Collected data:

• • • • •

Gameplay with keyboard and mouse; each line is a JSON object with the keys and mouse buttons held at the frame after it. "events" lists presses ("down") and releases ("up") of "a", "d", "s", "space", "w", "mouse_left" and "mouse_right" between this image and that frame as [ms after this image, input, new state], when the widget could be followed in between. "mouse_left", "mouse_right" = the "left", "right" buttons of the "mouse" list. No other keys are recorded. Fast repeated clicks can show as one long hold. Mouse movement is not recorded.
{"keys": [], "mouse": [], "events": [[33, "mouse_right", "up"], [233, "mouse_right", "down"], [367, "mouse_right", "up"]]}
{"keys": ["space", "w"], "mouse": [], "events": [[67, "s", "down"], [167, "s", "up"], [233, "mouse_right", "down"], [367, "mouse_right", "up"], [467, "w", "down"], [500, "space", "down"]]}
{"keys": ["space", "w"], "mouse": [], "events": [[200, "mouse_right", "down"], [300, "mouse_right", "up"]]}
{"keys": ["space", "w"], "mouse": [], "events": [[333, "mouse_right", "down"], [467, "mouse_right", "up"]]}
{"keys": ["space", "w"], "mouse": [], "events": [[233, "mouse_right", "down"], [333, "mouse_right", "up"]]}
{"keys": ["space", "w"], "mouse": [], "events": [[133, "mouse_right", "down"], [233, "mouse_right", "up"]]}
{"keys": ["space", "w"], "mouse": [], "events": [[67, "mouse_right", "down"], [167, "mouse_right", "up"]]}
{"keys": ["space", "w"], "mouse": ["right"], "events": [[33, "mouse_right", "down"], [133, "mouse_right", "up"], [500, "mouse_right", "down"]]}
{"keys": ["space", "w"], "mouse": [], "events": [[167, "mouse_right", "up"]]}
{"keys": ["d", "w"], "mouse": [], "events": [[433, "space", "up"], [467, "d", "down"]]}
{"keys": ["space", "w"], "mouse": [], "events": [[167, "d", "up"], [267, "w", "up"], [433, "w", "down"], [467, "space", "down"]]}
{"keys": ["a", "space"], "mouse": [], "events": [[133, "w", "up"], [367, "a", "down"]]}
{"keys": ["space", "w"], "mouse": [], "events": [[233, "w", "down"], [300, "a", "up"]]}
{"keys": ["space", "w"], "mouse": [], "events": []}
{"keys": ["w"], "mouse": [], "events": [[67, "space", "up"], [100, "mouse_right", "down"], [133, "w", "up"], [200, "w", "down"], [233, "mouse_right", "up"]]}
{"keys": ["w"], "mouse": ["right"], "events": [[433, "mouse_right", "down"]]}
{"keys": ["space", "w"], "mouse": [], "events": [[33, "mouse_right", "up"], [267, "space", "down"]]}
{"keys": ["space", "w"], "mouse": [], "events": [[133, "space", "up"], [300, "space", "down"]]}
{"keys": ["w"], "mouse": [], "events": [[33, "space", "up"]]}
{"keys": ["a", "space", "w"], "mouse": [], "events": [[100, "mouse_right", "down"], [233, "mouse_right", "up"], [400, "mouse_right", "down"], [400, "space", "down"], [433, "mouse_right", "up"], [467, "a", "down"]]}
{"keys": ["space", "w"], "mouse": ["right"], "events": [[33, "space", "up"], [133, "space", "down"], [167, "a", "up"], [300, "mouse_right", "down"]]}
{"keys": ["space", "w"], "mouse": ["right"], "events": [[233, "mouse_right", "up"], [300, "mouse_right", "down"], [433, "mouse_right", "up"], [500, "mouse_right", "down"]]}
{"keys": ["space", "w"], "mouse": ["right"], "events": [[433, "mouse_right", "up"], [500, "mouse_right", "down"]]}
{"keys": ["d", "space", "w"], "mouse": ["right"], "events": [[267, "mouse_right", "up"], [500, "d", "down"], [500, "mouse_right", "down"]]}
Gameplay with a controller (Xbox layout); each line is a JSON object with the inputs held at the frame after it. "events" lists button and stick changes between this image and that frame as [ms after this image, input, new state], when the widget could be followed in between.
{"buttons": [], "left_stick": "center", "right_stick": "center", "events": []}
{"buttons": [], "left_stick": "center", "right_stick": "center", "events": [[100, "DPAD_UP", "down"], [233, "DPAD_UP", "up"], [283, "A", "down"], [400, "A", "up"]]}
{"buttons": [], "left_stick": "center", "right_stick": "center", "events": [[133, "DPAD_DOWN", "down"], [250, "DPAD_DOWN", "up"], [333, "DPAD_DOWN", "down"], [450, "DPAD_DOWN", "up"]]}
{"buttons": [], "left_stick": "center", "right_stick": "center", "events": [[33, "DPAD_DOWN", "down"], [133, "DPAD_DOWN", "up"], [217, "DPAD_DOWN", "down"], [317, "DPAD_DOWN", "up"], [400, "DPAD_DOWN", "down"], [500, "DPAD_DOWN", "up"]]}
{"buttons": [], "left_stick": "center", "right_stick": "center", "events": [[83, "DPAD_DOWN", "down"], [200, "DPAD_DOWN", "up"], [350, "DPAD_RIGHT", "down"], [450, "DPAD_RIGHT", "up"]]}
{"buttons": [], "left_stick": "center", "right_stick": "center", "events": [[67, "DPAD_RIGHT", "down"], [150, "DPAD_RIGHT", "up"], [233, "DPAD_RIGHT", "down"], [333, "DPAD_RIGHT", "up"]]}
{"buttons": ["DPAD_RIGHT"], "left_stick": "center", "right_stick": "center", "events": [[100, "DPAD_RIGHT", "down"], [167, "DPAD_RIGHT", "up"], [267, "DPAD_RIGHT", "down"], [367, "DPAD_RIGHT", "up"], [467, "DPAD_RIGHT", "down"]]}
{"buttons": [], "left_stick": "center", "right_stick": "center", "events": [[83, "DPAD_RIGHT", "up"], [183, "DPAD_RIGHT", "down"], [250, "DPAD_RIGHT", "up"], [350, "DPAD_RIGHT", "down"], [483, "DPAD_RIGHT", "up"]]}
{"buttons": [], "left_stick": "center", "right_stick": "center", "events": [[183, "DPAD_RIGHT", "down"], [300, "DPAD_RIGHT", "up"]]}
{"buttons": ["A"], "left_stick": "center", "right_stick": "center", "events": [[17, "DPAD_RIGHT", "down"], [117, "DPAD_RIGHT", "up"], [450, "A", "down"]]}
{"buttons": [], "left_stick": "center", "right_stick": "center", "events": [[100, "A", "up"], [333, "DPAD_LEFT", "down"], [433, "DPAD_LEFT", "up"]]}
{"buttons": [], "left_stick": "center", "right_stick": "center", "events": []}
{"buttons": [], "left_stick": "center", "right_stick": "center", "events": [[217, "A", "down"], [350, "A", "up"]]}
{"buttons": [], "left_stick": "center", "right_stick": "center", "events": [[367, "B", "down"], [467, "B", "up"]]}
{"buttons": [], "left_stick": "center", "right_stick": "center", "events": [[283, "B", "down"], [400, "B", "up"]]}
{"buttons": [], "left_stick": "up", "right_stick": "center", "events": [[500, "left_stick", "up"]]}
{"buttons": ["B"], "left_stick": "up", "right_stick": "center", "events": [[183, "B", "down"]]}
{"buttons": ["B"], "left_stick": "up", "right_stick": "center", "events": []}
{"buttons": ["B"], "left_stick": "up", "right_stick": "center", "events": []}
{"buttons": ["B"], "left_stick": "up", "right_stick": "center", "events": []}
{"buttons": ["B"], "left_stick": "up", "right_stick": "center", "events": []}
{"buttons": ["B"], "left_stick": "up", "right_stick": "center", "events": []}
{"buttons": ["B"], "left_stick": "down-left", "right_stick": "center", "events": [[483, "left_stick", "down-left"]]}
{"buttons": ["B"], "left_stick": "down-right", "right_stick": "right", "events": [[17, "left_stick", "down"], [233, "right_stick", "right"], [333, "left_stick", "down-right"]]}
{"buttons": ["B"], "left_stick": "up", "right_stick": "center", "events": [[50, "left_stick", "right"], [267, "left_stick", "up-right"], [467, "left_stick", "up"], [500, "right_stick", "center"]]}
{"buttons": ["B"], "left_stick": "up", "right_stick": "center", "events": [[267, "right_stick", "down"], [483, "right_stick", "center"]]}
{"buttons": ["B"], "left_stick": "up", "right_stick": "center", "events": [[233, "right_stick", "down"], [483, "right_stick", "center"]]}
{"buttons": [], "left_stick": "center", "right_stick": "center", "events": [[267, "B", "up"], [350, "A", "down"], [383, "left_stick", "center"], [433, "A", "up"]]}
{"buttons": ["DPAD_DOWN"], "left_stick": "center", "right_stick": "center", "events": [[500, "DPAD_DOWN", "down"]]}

• • • • •

_TASK TO COMPLETE_.
Gather each line of the records holding the string "Gameplay".

_EXERCISE ANSWER_.
Gameplay with keyboard and mouse; each line is a JSON object with the keys and mouse buttons held at the frame after it. "events" lists presses ("down") and releases ("up") of "a", "d", "s", "space", "w", "mouse_left" and "mouse_right" between this image and that frame as [ms after this image, input, new state], when the widget could be followed in between. "mouse_left", "mouse_right" = the "left", "right" buttons of the "mouse" list. No other keys are recorded. Fast repeated clicks can show as one long hold. Mouse movement is not recorded.
Gameplay with a controller (Xbox layout); each line is a JSON object with the inputs held at the frame after it. "events" lists button and stick changes between this image and that frame as [ms after this image, input, new state], when the widget could be followed in between.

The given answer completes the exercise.